KyleJParker’s review published on Letterboxd:
The classic and quintessential shark movie; you can make the situation more harrowing (Deep Blue), more targeted (The Shallows), or just outright make the shark bigger (The Meg), but Jaws still reigns supreme above them all, even nearly fifty years later. It's a master class of tension and scares with its sense of minimalism, and truly must ne revered for its cultural impact. Even today, a LOT of people are afraid of the water because of this one movie.
Jaws doesn't want the audience to see the shark; it gradually unveils exactly what we're dealing with, opening up with a hapless promiscuous woman (they always gotta go first, it was the 70s) dragged underwater sightlessly, followed by the next kill featuring the shark's perspective, and from there on out we get more and more pieces until it's face to face with Roy Scheider's Chief Martin Brody, a man truly fighting something outside his capabilities. Realization plays thoroughly into this one, as the summer town is more thoroughly held hostage by this shark; there's something to be said about going after a threat versus having it arrive at one's doorstep.

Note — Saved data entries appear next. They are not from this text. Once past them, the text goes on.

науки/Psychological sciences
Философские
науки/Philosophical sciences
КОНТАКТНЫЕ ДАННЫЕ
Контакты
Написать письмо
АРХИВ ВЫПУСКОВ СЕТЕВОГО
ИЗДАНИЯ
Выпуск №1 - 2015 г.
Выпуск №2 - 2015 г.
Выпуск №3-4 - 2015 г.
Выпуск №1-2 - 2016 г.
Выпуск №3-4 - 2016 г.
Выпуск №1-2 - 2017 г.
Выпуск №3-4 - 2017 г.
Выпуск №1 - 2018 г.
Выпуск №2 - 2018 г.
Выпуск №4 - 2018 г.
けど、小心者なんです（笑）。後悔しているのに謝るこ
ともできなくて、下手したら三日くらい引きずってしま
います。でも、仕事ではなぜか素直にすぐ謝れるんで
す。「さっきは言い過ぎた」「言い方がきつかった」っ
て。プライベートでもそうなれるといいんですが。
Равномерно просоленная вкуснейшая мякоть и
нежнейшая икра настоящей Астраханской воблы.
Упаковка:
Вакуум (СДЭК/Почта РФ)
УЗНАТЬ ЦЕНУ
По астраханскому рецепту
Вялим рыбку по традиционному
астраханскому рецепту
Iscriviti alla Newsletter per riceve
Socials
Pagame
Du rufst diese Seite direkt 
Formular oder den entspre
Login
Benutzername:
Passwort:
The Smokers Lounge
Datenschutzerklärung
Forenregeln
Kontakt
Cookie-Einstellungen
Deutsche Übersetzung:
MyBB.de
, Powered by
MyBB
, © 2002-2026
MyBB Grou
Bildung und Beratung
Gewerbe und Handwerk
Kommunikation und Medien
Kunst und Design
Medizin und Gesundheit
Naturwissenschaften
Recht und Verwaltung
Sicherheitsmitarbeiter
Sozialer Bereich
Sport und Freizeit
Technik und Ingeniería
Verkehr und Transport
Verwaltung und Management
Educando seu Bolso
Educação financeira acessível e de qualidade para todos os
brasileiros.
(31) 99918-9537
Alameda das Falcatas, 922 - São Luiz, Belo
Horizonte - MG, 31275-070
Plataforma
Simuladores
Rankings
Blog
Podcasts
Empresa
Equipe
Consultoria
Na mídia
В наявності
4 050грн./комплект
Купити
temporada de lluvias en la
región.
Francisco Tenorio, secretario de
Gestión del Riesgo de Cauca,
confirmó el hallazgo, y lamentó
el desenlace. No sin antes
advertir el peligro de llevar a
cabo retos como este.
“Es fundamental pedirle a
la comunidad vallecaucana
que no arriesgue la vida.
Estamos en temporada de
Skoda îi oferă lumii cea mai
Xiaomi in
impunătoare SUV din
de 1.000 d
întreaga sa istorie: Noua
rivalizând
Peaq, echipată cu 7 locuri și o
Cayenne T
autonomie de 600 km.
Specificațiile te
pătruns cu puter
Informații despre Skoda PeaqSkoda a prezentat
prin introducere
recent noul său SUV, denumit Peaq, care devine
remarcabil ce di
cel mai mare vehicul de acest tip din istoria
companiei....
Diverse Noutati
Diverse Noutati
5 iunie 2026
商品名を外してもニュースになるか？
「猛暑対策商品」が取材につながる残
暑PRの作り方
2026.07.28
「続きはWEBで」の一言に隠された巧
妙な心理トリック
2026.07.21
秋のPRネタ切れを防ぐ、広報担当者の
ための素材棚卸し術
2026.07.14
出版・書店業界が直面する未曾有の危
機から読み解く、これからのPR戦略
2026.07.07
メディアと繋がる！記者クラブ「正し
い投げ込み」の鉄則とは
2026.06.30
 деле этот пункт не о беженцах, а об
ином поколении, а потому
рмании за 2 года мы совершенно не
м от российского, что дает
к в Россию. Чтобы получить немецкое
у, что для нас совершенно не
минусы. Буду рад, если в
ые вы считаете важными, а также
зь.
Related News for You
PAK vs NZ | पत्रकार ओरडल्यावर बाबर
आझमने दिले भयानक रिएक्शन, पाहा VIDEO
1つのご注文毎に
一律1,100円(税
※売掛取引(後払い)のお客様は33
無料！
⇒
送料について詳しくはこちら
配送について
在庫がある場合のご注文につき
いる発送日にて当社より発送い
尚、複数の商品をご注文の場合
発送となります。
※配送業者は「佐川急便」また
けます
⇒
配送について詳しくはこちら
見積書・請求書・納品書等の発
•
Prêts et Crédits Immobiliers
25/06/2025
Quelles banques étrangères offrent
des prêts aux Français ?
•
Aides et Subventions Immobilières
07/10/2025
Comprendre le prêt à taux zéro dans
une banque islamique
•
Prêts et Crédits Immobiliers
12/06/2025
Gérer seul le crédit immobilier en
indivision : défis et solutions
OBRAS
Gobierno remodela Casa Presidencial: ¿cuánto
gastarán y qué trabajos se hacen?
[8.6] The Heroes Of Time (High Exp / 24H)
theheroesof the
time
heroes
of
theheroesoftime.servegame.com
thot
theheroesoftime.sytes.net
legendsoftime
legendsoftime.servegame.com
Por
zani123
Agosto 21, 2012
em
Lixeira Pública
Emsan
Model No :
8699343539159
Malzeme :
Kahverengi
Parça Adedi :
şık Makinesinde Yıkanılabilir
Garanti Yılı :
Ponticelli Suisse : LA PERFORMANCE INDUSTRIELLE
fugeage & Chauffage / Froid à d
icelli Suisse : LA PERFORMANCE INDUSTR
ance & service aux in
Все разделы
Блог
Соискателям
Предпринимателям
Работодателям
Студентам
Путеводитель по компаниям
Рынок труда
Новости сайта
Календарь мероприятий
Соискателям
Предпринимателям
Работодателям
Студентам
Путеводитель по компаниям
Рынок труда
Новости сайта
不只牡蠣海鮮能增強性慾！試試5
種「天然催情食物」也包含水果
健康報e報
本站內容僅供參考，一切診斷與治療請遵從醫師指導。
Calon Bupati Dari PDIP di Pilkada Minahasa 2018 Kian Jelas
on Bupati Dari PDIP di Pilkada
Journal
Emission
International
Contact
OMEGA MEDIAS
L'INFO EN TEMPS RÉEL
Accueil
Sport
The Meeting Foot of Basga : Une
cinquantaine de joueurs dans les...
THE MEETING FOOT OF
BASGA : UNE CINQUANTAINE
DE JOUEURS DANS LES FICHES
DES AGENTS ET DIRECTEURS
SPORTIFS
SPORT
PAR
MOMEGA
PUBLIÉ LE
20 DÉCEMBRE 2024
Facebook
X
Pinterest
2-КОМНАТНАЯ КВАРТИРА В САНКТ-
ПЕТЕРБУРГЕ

It's a film of constant ramping tension, heightened by impressive camera-work and a score that is to die for, immediately identifiable by one note. It's rarely a film of jump scares, relying more on letting one know the shark is around, and hunting, but never a guarantee of where. Characters have distinct traits, and it's a relatively low body count horror film, giving some stakes to the loss of one particular character in the final act. Really, the last thirty minutes are a desperate fight not only for survival, but in taking this son of a bitch down. It's a film that's hard not to be mesmerized by with how well all its components tie together. I don't know that it has the beating heart of some of Spielberg's other films, but some things have to be built - even Spielberg wasn't "Spielberg" yet.
Jaws is just a great horror film to revisit throughout the year; its sense of tension holds up dramatically well, and it's still frightening, even knowing the story beats. Jaws is a classic in the wide berth of Spielberg masterpieces, and it might be the one that took the biggest chunk out of society.